Pei, en toute pérennité

Le 30 Juillet 2019

“Ce qui m’intéresse le plus en architecture, c’est ce qui résiste à l’épreuve du temps”, disait le petit homme aux lunettes rondes cerclées d’écaille de tortue. À 102 ans, Ieoh Ming Pei s’est éteint à New York le 16 mai dernier. Il était l’un des premiers Pritzker américains, distinction qu’il reçut en 1983, après Philip Johnson et Kevin Roche. Né en Chine à Canton en 1917, il émigre aux États-Unis à l’âge de 17 ans. Formé notamment au MIT à Boston par Walter Gropius, il se lie d’amitié avec Marcel Breuer, autre figure du Bauhaus. Attiré par l’ingénierie, Pei se révélera un “architecte-constructeur”.

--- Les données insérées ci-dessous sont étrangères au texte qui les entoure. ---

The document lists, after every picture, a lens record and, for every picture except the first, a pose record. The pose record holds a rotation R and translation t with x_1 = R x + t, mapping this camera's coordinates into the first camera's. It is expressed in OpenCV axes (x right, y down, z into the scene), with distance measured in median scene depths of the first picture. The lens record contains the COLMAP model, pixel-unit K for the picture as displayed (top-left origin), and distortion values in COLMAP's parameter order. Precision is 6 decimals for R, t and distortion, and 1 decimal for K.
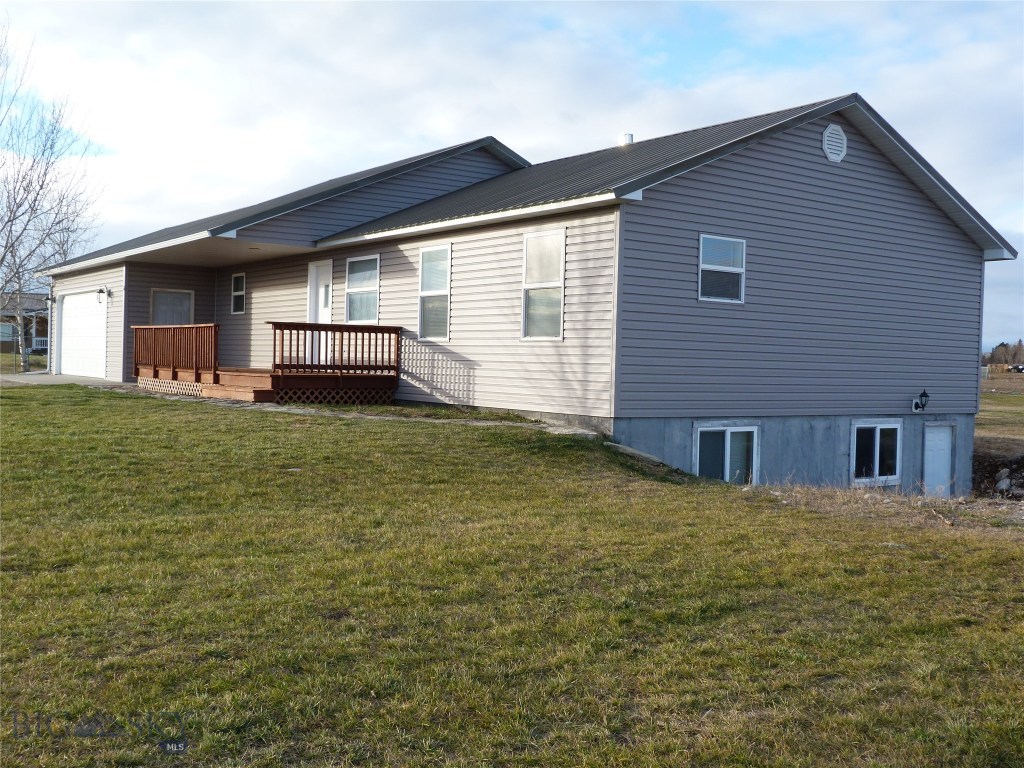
lens RADIAL K [[1096.2, 0, 512.0], [0, 1096.2, 384.0], [0, 0, 1]] dist [-0.028436, -0.041638]
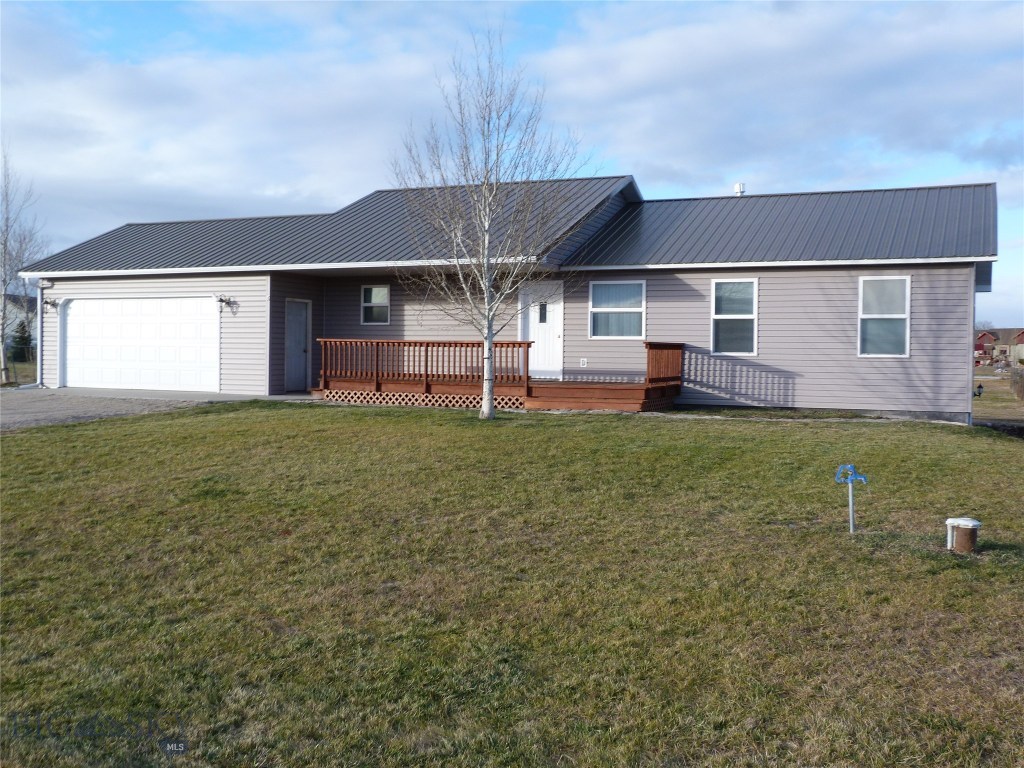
lens RADIAL K [[1096.2, 0, 512.0], [0, 1096.2, 384.0], [0, 0, 1]] dist [-0.028436, -0.041638]
pose [[0.843261, -0.029486, 0.536695, -0.922901], [0.020806, 0.999537, 0.022223, -0.039036], [-0.537101, -0.007573, 0.843484, 0.095982]]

Il fait ses premières armes auprès du promoteur William Zeckendorf avant de créer son agence à l’âge de 38 ans, en 1955. Son architecture géométrique et sculpturale va prendre une dimension particulière avec une série de bâtiments publics, dont la bibliothèque John F. Kennedy à Boston (1964-1979). Un an après l’assassinat du président américain, Pei est choisi pour réaliser cette commande iconique (mi-mémorial, mi-musée et centre de recherche) ; il est alors préféré à Louis Kahn, Mies van der Rohe, Paul Rudolph et Gordon Bunshaft. Son premier projet est une pyramide tronquée. Puis, à la faveur d’un changement de site, du bord de la rivière à Cambridge au bord de mer à la pointe du port de Boston, le projet va prendre une allure plus sculpturale encore : un haut bloc de verre noir imbriqué dans des volumes blancs. Un grand drapeau américain pend depuis au cœur de cet atrium monumental de 33 mètres de haut. L’hôtel de ville de Dallas (1966-1977), reconnaissable à sa façade monumentale inclinée, sorte de pyramide inversée dans une spectaculaire relation à l’espace public, révèle l’intérêt profond qu’il avait pour Le Corbusier. Mais c’est sans nul doute l’extension de la National Gallery of Art à Washington DC, avec ses blocs de marbre et ses morceaux de pyramide émergents (1968-1978), qui lui vaudra la commande directe décidée par le président François Mitterrand : le Grand Louvre. Influencé par la géométrie de l’œuvre de Le Nôtre, Pei conçoit alors la Pyramide, une œuvre dont on vient de fêter le 30e anniversaire (1983-1989) et qui a su faire le consensus total après une violente polémique.
Il retourne dans son pays d’origine 49 ans après son départ, en 1983, pour construire un hôtel dans le parc des Collines parfumées, près de Pékin. Il réalise plus tard, en 2006, le musée d’Art à Suzhou, berceau de sa famille. Mais il s’agit d’un tout autre enjeu pour lui (dont le père était banquier) quand il s’attelle à ériger la tour de la Banque de Chine à Hong Kong en 1989. Un building de 367 mètres qui a trouvé sa place dans le skyline hyperdense de l’île, avec son concept inspiré de la croissance du bambou, dans un face-à-face avec la célèbre tour de la Hong Kong and Shanghai Banking Corporation (HSBC) construite par Norman Foster quatre ans plus tôt.